TASK DETAILS:
From the entries below, count the lines with "moved". Write only the count.

INFORMATION SUPPLIED:
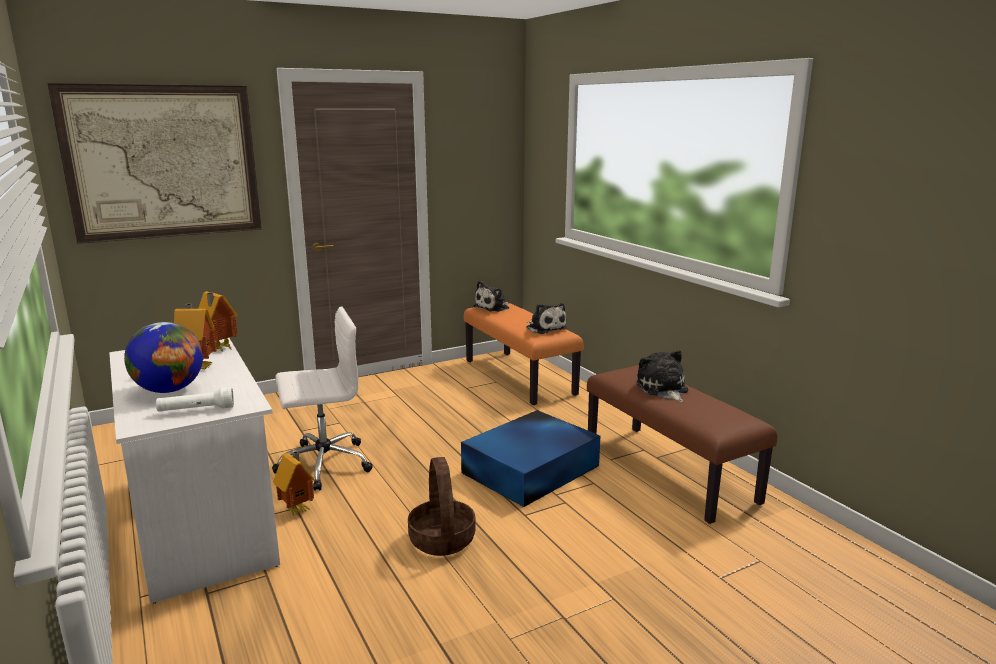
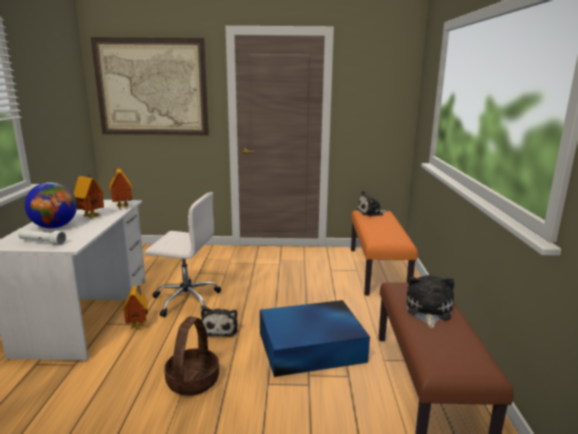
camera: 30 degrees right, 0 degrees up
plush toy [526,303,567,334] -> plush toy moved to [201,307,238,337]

---

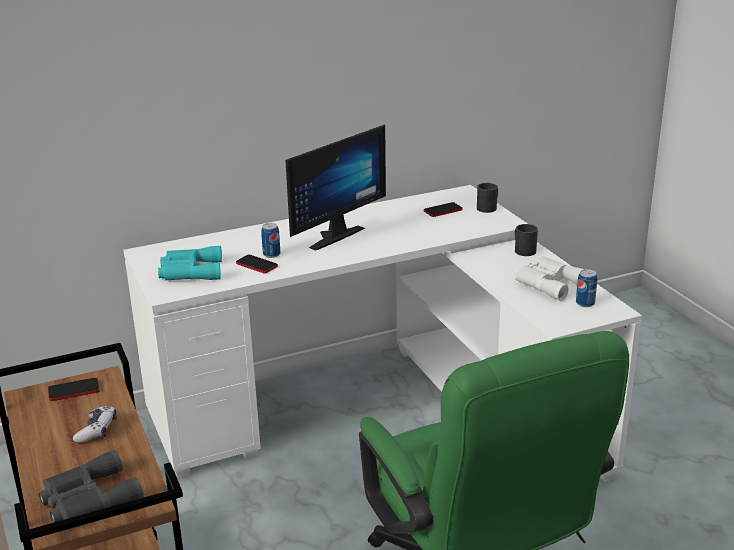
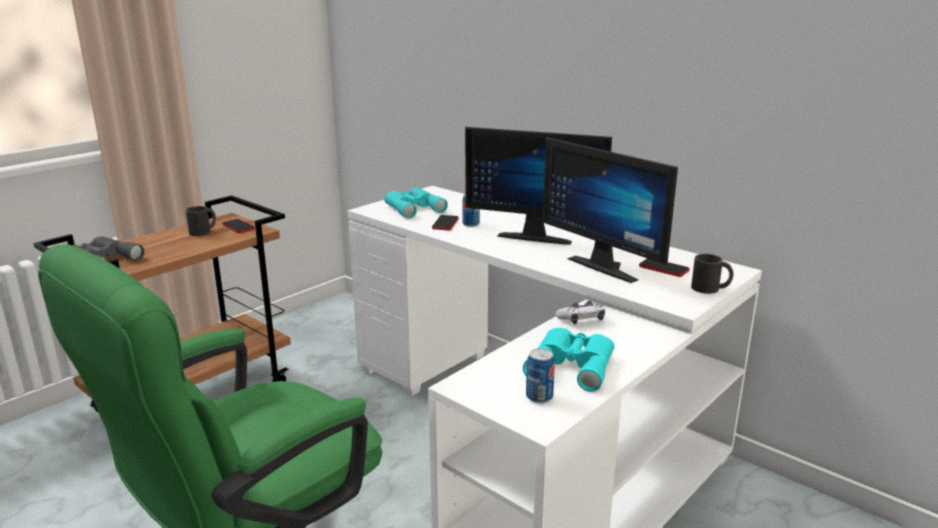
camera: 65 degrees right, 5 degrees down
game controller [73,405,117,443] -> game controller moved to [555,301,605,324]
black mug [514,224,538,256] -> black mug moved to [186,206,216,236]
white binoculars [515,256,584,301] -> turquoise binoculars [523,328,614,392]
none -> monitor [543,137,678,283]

OUTPUT OF THE EXERCISE:
3